▸ Required work
Every line of the records below that holds the word "views" belongs in the answer.

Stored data
.....

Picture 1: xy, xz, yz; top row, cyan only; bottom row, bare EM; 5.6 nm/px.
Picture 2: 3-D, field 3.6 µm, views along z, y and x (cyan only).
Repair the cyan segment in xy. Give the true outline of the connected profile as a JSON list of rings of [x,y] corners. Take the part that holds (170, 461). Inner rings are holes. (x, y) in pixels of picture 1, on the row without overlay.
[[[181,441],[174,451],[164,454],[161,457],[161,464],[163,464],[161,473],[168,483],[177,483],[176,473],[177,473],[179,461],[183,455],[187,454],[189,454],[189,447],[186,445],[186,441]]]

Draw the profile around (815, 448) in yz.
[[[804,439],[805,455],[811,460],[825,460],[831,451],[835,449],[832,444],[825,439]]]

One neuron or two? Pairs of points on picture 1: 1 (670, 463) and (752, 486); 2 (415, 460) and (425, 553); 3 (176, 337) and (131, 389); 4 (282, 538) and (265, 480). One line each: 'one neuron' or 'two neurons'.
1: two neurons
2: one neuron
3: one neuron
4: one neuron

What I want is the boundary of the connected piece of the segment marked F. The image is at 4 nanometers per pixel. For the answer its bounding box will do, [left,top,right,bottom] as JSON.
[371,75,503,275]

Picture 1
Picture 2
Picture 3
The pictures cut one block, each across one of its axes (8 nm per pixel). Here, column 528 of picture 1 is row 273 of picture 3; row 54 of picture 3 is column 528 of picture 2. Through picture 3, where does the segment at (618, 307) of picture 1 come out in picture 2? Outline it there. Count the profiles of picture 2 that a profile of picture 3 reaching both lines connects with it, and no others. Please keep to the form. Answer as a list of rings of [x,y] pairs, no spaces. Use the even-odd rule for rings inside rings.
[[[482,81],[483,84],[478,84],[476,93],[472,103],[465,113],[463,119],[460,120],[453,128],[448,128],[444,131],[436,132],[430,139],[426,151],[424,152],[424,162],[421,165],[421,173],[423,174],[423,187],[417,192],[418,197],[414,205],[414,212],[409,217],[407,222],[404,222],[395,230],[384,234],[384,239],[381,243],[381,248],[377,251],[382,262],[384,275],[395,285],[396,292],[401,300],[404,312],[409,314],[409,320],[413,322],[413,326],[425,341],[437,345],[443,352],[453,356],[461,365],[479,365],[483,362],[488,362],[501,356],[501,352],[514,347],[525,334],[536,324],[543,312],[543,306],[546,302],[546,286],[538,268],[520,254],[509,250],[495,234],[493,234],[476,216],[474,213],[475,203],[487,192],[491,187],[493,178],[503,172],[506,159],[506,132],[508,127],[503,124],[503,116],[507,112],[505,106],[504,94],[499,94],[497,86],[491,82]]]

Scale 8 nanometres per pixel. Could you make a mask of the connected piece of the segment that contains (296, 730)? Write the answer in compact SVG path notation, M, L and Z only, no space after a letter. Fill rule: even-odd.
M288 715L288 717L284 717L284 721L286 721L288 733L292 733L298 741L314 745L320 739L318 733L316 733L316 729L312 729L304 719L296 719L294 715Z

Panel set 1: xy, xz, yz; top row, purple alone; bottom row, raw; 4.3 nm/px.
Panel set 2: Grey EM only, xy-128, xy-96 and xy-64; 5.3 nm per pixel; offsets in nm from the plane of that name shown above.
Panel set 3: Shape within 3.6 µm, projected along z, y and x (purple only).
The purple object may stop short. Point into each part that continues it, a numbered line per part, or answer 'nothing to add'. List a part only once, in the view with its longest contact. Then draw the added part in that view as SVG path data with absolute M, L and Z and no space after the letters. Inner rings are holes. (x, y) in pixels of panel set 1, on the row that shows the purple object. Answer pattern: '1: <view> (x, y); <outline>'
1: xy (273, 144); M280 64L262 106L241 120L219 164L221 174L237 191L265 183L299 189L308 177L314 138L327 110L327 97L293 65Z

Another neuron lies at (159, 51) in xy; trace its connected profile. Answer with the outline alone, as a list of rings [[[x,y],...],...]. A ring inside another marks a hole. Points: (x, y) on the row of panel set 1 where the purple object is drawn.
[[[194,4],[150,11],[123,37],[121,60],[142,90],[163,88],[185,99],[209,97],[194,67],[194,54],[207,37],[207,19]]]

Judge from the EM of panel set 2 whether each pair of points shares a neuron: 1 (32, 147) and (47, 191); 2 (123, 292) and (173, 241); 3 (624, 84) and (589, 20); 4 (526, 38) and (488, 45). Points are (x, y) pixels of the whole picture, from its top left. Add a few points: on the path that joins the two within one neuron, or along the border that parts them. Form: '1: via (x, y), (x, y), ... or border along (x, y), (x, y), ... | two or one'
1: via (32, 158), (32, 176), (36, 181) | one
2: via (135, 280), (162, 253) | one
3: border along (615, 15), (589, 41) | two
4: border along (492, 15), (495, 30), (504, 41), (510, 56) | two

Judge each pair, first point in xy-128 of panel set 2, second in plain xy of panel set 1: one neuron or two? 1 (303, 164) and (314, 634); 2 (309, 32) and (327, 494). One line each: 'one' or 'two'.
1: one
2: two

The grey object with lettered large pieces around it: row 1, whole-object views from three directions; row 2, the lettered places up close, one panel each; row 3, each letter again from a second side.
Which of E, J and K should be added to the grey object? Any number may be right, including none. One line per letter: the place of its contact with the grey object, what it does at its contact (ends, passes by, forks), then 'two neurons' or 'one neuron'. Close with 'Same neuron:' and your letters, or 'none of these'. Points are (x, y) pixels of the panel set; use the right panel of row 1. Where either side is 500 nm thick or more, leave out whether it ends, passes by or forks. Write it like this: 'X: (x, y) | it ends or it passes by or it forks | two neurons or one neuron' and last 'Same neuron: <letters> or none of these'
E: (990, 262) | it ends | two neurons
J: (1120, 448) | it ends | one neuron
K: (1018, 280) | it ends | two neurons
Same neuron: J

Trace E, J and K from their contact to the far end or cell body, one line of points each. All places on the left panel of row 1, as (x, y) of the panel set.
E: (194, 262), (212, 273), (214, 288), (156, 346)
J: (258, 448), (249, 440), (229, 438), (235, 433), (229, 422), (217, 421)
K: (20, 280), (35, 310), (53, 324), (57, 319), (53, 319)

.....

▸ Solution below
Picture 2: 3-D, field 3.6 µm, views along z, y and x (cyan only).
The grey object with lettered large pieces around it: row 1, whole-object views from three directions; row 2, the lettered places up close, one panel each; row 3, each letter again from a second side.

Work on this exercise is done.